● **TEXT**:
╭──
Re: Measuring replay lag

From: Simon Riggs <simon(at)2ndquadrant(dot)com>
To: Thomas Munro <thomas(dot)munro(at)enterprisedb(dot)com>
Cc: Michael Paquier <michael(dot)paquier(at)gmail(dot)com>, Fujii Masao <masao(dot)fujii(at)gmail(dot)com>, Peter Eisentraut <peter(dot)eisentraut(at)2ndquadrant(dot)com>, Masahiko Sawada <sawada(dot)mshk(at)gmail(dot)com>, Pg Hackers <pgsql-hackers(at)postgresql(dot)org>
Subject: Re: Measuring replay lag
Date: 2017-03-05 07:31:42
Message-ID: CANP8+jJ6pkZjXEccZe+wGECUoEmLCt2bUxnM7mXGO=bAmeKknw@mail.gmail.com
Views: Raw Message | Whole Thread | Download mbox | Resend email
Thread:
Lists: pgsql-hackers

On 1 March 2017 at 10:47, Thomas Munro <thomas(dot)munro(at)enterprisedb(dot)com> wrote:
> On Fri, Feb 24, 2017 at 9:05 AM, Simon Riggs <simon(at)2ndquadrant(dot)com> wrote:
>> On 21 February 2017 at 21:38, Thomas Munro
>> <thomas(dot)munro(at)enterprisedb(dot)com> wrote:
>>> However, I think a call like LagTrackerWrite(SendRqstPtr,
>>> GetCurrentTimestamp()) needs to go into XLogSendLogical, to mirror
>>> what happens in XLogSendPhysical. I'm not sure about that.
╰──
● **PROBLEM TO SOLVE**: Repeat the message on measuring replay lag word for word, from "On 1 March 2017" up to and including "sure about that.". The listing comes from a different source than the message.

● **INFORMATION SHOWN**:
╭──
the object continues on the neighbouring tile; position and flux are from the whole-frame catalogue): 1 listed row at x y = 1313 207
╰──
● **RESULT**:
On 1 March 2017 at 10:47, Thomas Munro <thomas(dot)munro(at)enterprisedb(dot)com> wrote:
> On Fri, Feb 24, 2017 at 9:05 AM, Simon Riggs <simon(at)2ndquadrant(dot)com> wrote:
>> On 21 February 2017 at 21:38, Thomas Munro
>> <thomas(dot)munro(at)enterprisedb(dot)com> wrote:
>>> However, I think a call like LagTrackerWrite(SendRqstPtr,
>>> GetCurrentTimestamp()) needs to go into XLogSendLogical, to mirror
>>> what happens in XLogSendPhysical. I'm not sure about that.